How does this PM Benchmark Reading Assessment Resource link with the previous PM Benchmark Kits?
The PM Benchmark Reading Assessment Resource is highly compatible with PM Benchmark Kits 1 and 2. All facets of the levelling procedures (concepts, high frequency words, sentence structures and meaning and logic) have been rigorously considered. From level 15, the Fry Readability formula has been applied to each text to confirm levelling. Teachers can be assured that each text is accurately levelled.
The PM Benchmark Reading Assessment Resource includes the same procedures as the original PM Benchmark Kits – retelling, reading record and comprehension. This new resource includes additional comprehension questions at each level, as well as an extended assessment sheet for student records. The new Student Record provides in-depth support for the analysis of retelling, reading behaviours, fluency and comprehension strategies.
The text orientations are very brief. When introducing a text during guided reading, I build expectations by first discussing all the illustrations. Why is this not part of the orientation procedure with PM Benchmark Reading Assessment Resource?
The orientation is intended as an introduction to the text only. The student is given precise instructions to look carefully at the pictures prior to the silent reading. The purpose of the assessment is to give teachers information about the student’s ability to read the text using the visual information independently to add depth to their understanding.
Does retelling always have to precede the reading record? Don’t correct responses to the comprehension questions show that a student has read with understanding?
PM Benchmark assessment texts are unseen texts. Therefore silent reading followed by retelling should always precede oral reading. Silent reading is a time for the student to independently apply prior knowledge and skills and strategies to build an understanding of the text as a whole. During this process, the student internalises the text and searches the visual information. Retelling allows the student to organise their thinking and present information from a personal perspective. Silent reading and retelling ensure the assessment is fair and valid.
Sometimes a student may give a very brief retelling response. How much prompting should I give, especially if it is felt that the student could share much more?
Teachers should only prompt if required and these prompts should be recorded on the Student Record.

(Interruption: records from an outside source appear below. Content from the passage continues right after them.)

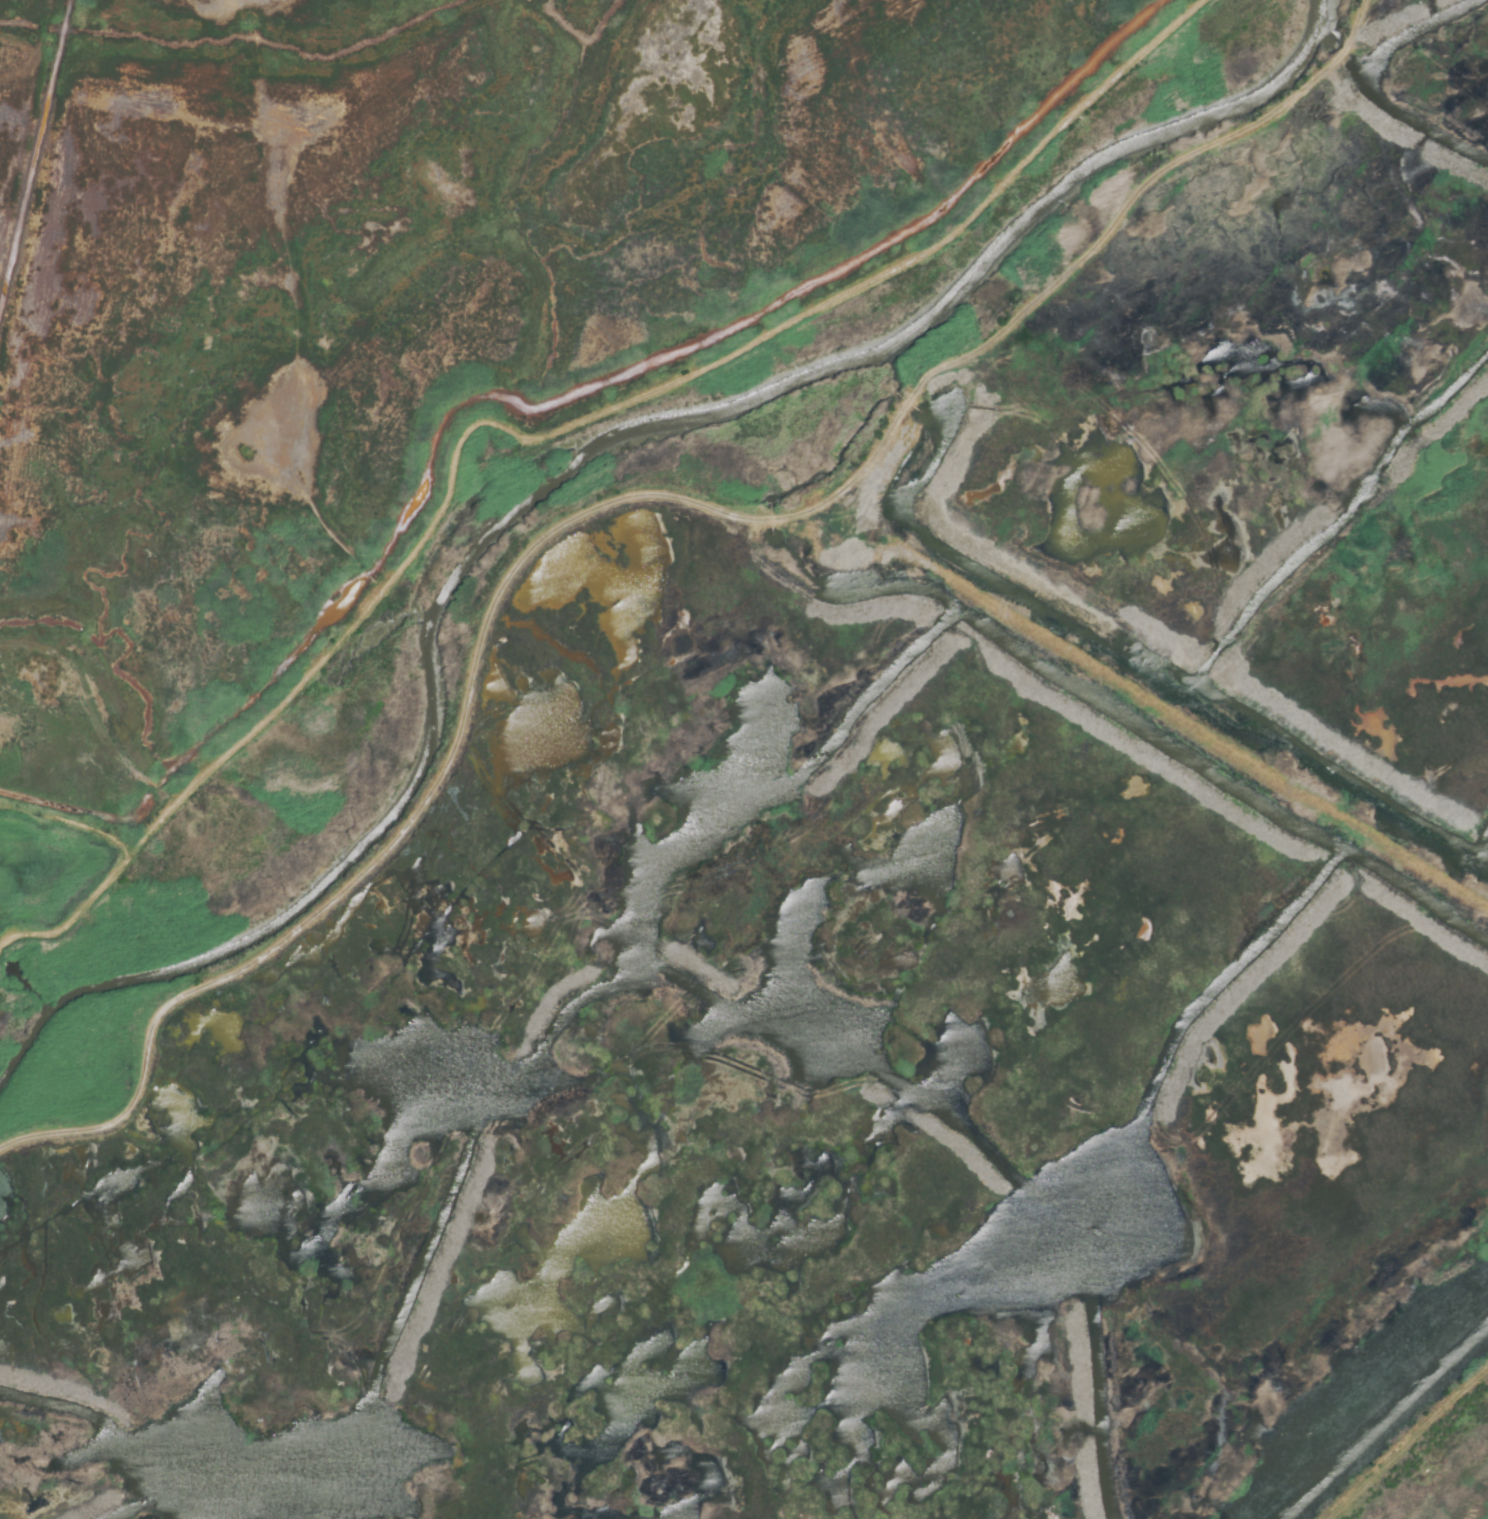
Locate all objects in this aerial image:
road: (543, 438)
road: (619, 504)
road: (361, 569)
road: (368, 577)
road: (1408, 1444)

If the student is hesitant during retelling, it can be an indication that the text is too difficult or may indicate that the student is unsure of what information is required. Retelling should be included regularly in the classroom program.
What should I do if a student reads with 98 per cent accuracy yet comprehension is at an unsatisfactory level?

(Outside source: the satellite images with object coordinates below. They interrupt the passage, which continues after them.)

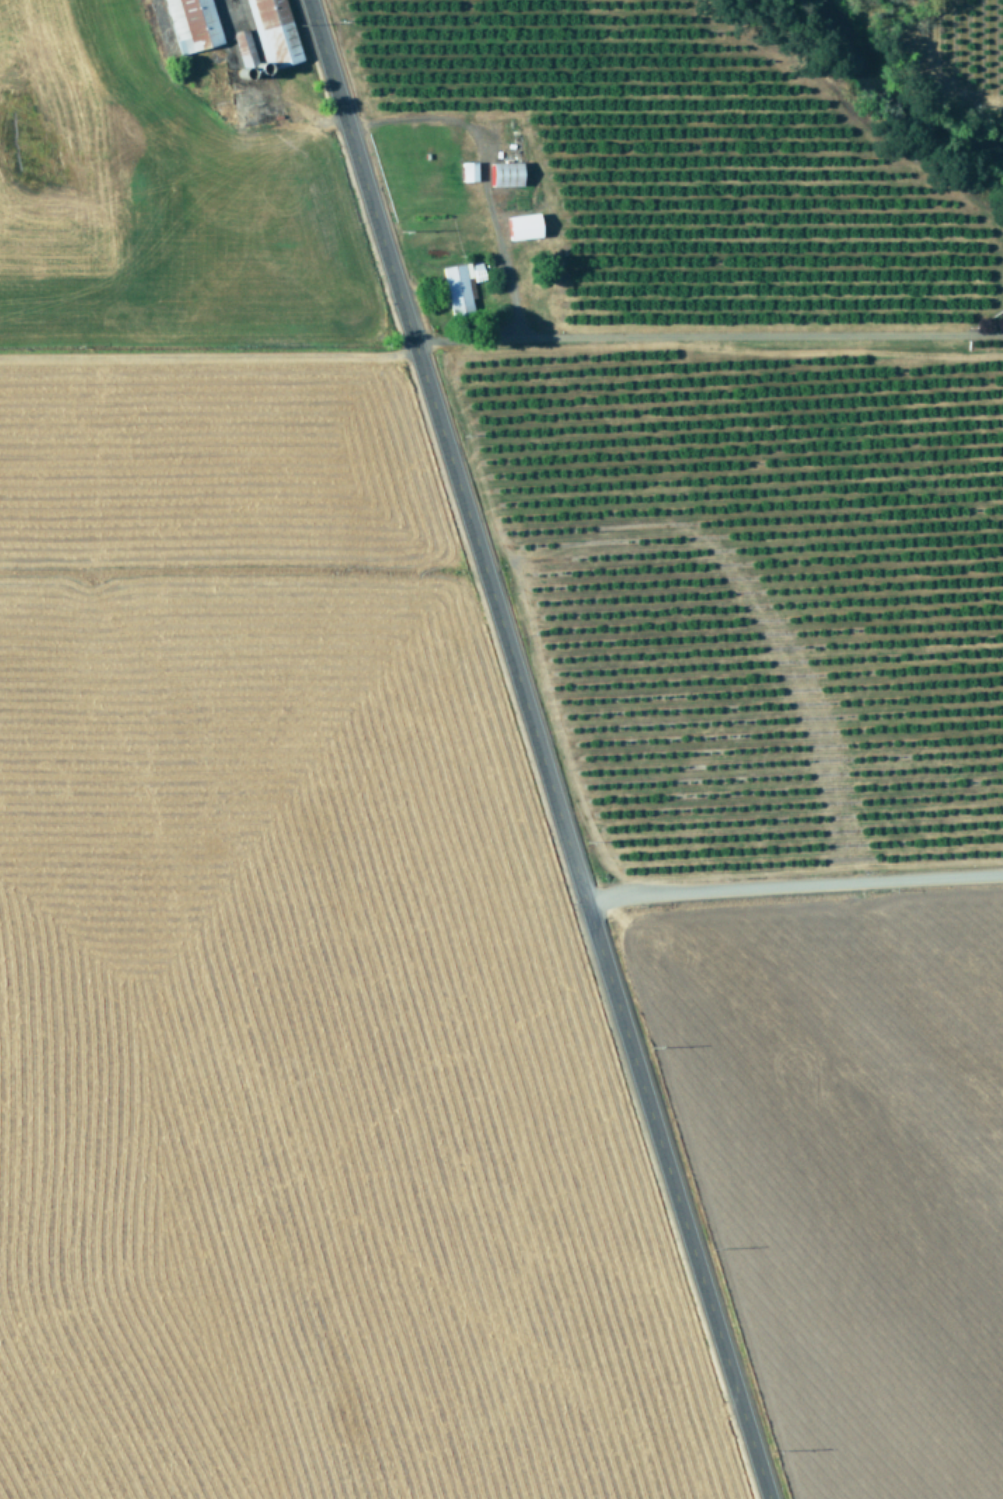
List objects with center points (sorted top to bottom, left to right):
crop: (982, 17)
building: (190, 24)
building: (271, 30)
building: (243, 47)
building: (466, 171)
building: (503, 174)
building: (521, 226)
road: (445, 448)
crop: (761, 651)
crop: (262, 863)
road: (792, 887)
road: (673, 1198)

It is essential to establish the level at which a student reads competently for meaning. Therefore if a student reads with 98 per cent accuracy, yet comprehension is unsatisfactory, assess the student again on a PM Benchmark text at the level below.

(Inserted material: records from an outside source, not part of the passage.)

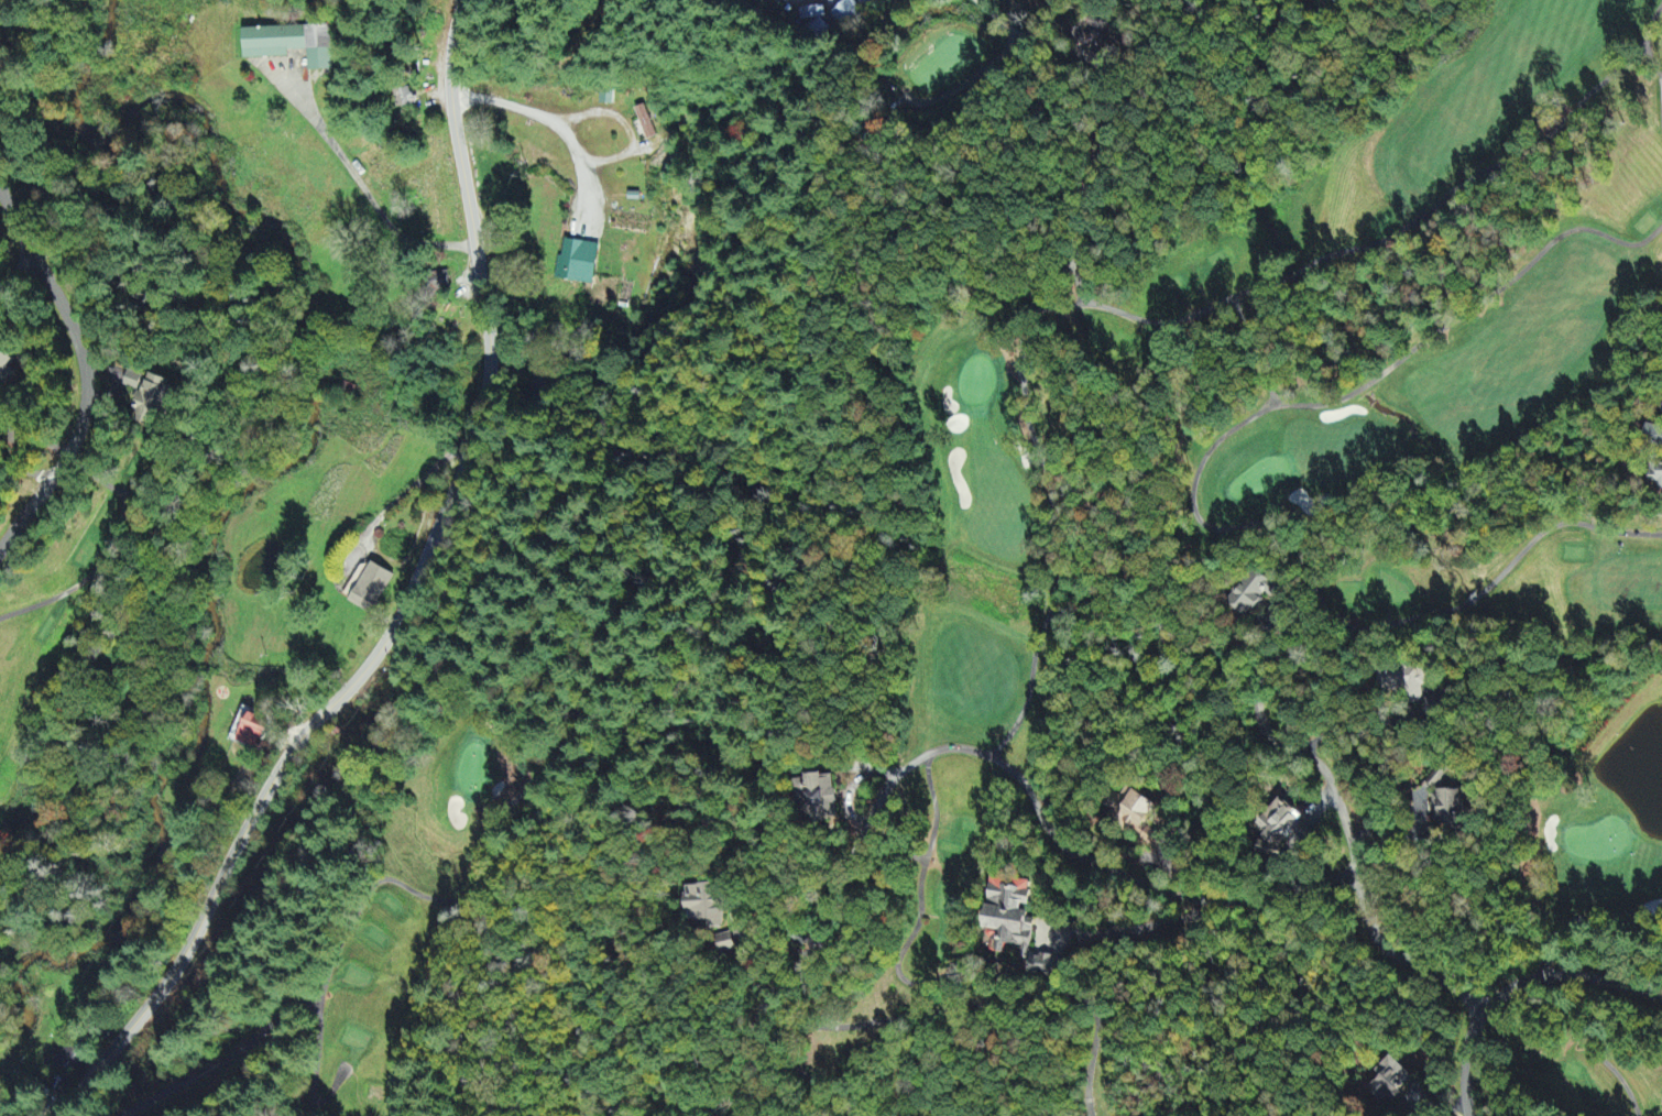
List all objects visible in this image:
building: (846, 13)
building: (289, 45)
building: (643, 124)
road: (6, 248)
building: (577, 264)
building: (4, 366)
road: (85, 370)
building: (145, 399)
park: (1467, 432)
building: (1654, 439)
building: (1656, 476)
park: (1006, 560)
building: (368, 588)
building: (1253, 594)
park: (35, 602)
road: (406, 603)
building: (1405, 681)
building: (248, 729)
road: (1019, 780)
building: (817, 797)
building: (1446, 805)
building: (1137, 816)
building: (1277, 824)
road: (1350, 834)
building: (706, 906)
park: (1590, 910)
park: (108, 915)
building: (1014, 922)
building: (727, 944)
road: (1516, 985)
building: (69, 1058)
building: (1388, 1080)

First, ask the student to read the text silently then to retell it to you. Record the student’s exact responses. Analyse these responses and identify how accurately the student recalled specific details. (A reading record is not essential as the student has read the level above with 98 per cent accuracy).
Proceed by asking each question on the Student Record. Record the student’s exact responses. Analyse each response to determine the quality of the student’s answers, the range of vocabulary used and the depth of thinking in and beyond the text.
If the responses are not satisfactory, continue using texts at lower levels until the student is reading for meaning. This will be the student’s instructional reading level.
Why is there greater emphasis on applied knowledge and vocabulary questions at the higher levels?
The complexity of the questions selected at each level in the PM Benchmark Reading Assessment Resource links with the students’ stages of literacy development. At the higher levels – from levels 21–30 – students’ ability to reason and make generalisations, as well as their knowledge and application of more advanced vocabulary, is challenged by higher order questions. It is the quality of these questions, not the quantity, that provides explicit information for teachers about students’ level of understanding.
What is the importance of the vocabulary question included at levels 25–30?
Word knowledge is a powerful comprehension tool. It provides opportunities for students to develop critical thinking skills and a deep, meaningful connection with language. At the higher levels, the complexity of vocabulary increases. Through a knowledge of this vocabulary, the student gains a richer understanding of the text.
Why is it important for students to read continuous text for assessment purposes?
To gain an accurate reading level, students must read continuous text. It is only through continuous text that students can demonstrate how they apply a range of strategies and skills to gain meaning. This is the purpose of reading. A word recognition test is a mechanical indicator only of students’ ability to recall words. This type of test does not demonstrate meaning and understanding.
When assessing students who are reading between levels 15–30, should both fiction and non-fiction texts be used?
It is advisable that both fiction and non-fiction texts be used for assessment purposes at each of these levels. Information from the assessment gives teachers greater insight into how effectively students can read and understand different text types. The demands of each text type differ. Students transfer this knowledge to their written language.
How have the reading ages of the PM levels been established?
Reading ages of PM levels 1–14 are in the range of reading ages 5.0–6.5 years. The fine grading of the PM levelling makes it inappropriate to give a specific reading age to each of these individual levels. From level 15, the reading ages have been established using the Fry Readability Formula. Where two levels, such as 15 and 16, bridge a six-month reading age, then the first level, 15, will be closer to the bottom of the range, and the level following, 16, will be closer to the top of the range.